### Task instructions
This exercise requires an exact output of the listing, images omitted.

((

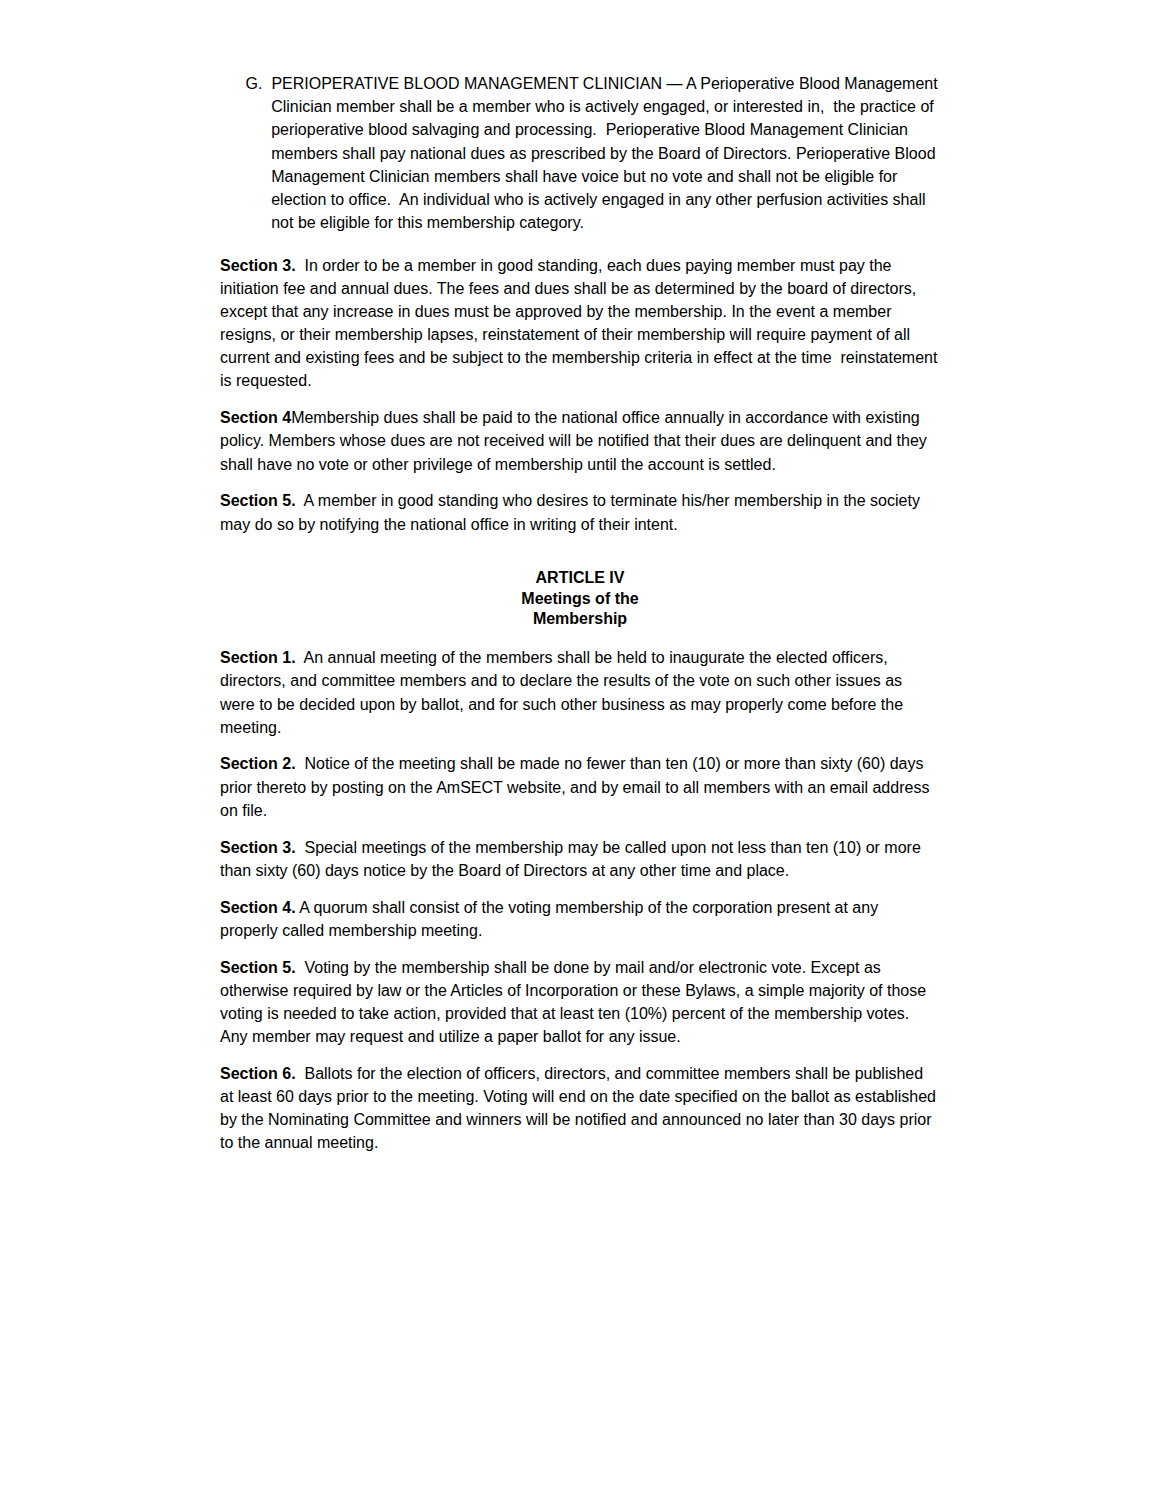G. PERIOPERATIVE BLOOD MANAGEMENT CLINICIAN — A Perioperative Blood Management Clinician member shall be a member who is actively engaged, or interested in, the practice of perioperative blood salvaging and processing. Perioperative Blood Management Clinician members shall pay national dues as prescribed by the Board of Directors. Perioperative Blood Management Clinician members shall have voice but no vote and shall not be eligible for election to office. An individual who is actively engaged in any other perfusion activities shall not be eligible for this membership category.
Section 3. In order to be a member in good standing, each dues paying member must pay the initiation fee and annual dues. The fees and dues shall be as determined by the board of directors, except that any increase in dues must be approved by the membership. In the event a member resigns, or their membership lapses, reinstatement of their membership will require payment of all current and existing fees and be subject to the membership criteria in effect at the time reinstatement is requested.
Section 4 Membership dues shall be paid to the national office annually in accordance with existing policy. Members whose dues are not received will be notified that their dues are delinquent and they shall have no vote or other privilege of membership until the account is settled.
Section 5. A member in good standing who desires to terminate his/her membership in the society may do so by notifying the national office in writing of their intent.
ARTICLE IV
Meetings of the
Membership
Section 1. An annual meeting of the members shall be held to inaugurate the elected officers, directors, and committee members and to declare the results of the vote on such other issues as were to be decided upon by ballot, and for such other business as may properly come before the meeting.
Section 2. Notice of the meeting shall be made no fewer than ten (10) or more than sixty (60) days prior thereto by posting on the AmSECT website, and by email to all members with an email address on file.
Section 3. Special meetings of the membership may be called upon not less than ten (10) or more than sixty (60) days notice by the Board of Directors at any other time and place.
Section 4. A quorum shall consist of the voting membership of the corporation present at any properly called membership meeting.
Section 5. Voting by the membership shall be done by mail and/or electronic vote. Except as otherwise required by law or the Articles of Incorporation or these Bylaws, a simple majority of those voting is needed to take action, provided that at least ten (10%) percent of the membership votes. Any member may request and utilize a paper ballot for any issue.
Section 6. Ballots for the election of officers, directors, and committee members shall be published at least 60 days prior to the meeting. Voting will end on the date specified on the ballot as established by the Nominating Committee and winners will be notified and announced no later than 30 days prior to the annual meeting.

))

### Exercise answer
G. PERIOPERATIVE BLOOD MANAGEMENT CLINICIAN — A Perioperative Blood Management Clinician member shall be a member who is actively engaged, or interested in, the practice of perioperative blood salvaging and processing. Perioperative Blood Management Clinician members shall pay national dues as prescribed by the Board of Directors. Perioperative Blood Management Clinician members shall have voice but no vote and shall not be eligible for election to office. An individual who is actively engaged in any other perfusion activities shall not be eligible for this membership category.
Section 3. In order to be a member in good standing, each dues paying member must pay the initiation fee and annual dues. The fees and dues shall be as determined by the board of directors, except that any increase in dues must be approved by the membership. In the event a member resigns, or their membership lapses, reinstatement of their membership will require payment of all current and existing fees and be subject to the membership criteria in effect at the time reinstatement is requested.
Section 4 Membership dues shall be paid to the national office annually in accordance with existing policy. Members whose dues are not received will be notified that their dues are delinquent and they shall have no vote or other privilege of membership until the account is settled.
Section 5. A member in good standing who desires to terminate his/her membership in the society may do so by notifying the national office in writing of their intent.
ARTICLE IV
Meetings of the
Membership
Section 1. An annual meeting of the members shall be held to inaugurate the elected officers, directors, and committee members and to declare the results of the vote on such other issues as were to be decided upon by ballot, and for such other business as may properly come before the meeting.
Section 2. Notice of the meeting shall be made no fewer than ten (10) or more than sixty (60) days prior thereto by posting on the AmSECT website, and by email to all members with an email address on file.
Section 3. Special meetings of the membership may be called upon not less than ten (10) or more than sixty (60) days notice by the Board of Directors at any other time and place.
Section 4. A quorum shall consist of the voting membership of the corporation present at any properly called membership meeting.
Section 5. Voting by the membership shall be done by mail and/or electronic vote. Except as otherwise required by law or the Articles of Incorporation or these Bylaws, a simple majority of those voting is needed to take action, provided that at least ten (10%) percent of the membership votes. Any member may request and utilize a paper ballot for any issue.
Section 6. Ballots for the election of officers, directors, and committee members shall be published at least 60 days prior to the meeting. Voting will end on the date specified on the ballot as established by the Nominating Committee and winners will be notified and announced no later than 30 days prior to the annual meeting.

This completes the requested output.